If the pattern of lawsuits by former players against American sporting bodies like the NFL and NHL along similar lines is followed, a considerable financial settlement is likely.

‘Collective redress’

It’s probable that World Rugby will seek to pull all actions together and the various unions will make collective redress through the worldwide body. That’s if it can be proven they were negligent, which is not a given.

This suit, although it requires attention, is already part of the game’s past. But if rugby is to survive as a contact sport, what form will it be in?

The mantra from coaches and governing bodies is with procedures now in place and greater awareness of concussion and impacts, elite rugby is safer than it was in Thompson’s time.

But the physical demands are greater, players are fitter, bigger and stronger, and the tactics mean there are countless more impact situations.

‘Brutality’

It’s even entered the accepted language of rugby. I was shocked a while back when one senior coach in Scotland talked about the need for more “brutality”. That and “winning collisions” – of course you have to be more brutal to win them – was a good thing.

Let’s take two examples of more recent times.

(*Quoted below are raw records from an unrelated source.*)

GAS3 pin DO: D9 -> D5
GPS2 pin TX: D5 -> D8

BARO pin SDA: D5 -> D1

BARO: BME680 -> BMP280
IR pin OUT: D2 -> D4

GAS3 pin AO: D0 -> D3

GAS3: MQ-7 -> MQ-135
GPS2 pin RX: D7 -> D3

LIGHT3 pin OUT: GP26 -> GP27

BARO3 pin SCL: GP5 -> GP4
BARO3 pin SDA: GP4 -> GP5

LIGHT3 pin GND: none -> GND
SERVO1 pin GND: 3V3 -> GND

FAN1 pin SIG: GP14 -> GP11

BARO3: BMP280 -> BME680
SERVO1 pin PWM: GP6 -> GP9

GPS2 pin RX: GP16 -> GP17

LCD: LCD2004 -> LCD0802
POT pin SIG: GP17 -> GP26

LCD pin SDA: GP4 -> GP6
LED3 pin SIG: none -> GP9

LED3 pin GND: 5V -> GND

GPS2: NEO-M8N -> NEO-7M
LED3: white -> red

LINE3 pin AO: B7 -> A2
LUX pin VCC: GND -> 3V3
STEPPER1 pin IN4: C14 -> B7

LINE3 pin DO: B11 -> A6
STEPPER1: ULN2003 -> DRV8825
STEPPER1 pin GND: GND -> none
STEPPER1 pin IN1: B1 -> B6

In a Six Nations match against Wales a few years ago, Scotland’s Stuart Hogg felled a Welsh attacker and then leapt to his feet to contest the ball.

He exposed his neck and shoulders to Gethin Jenkins, who arrived at full pace from distance with all his 19 stones of momentum and made full-force contact to clear out Hogg.

Two weeks ago in Dublin, Hoggy again took a defensive position to try and steal possession, neck and shoulders exposed. He was cleared out with frightening force by two flying front-five forwards in Andrew Porter and Iain Henderson.

Hogg is a full-back and those instances stick in my mind probably because he’s Scotland’s highest profile player. But forwards are taking these kind of forceful “brutal” hits repeatedly, and in midweek training as well.

The growing evidence is that as well as the concussive episodes, repeated impacts are debilitating to future mental health. Heading in football is also being examined in this way.

‘The claim that modern rugby is safe is hogwash’

Therefore the claims of head coaches and unions that modern rugby is safe is hogwash – they don’t know for sure. And a class action suit in ten years’ time won’t have any ignorance alibi.

That could be an existential threat to rugby as a game. We have to start to sort out a way to play that makes it safer.

Modern rugby’s not gone soft, despite what the ranters claim. But it’s really got to get softer.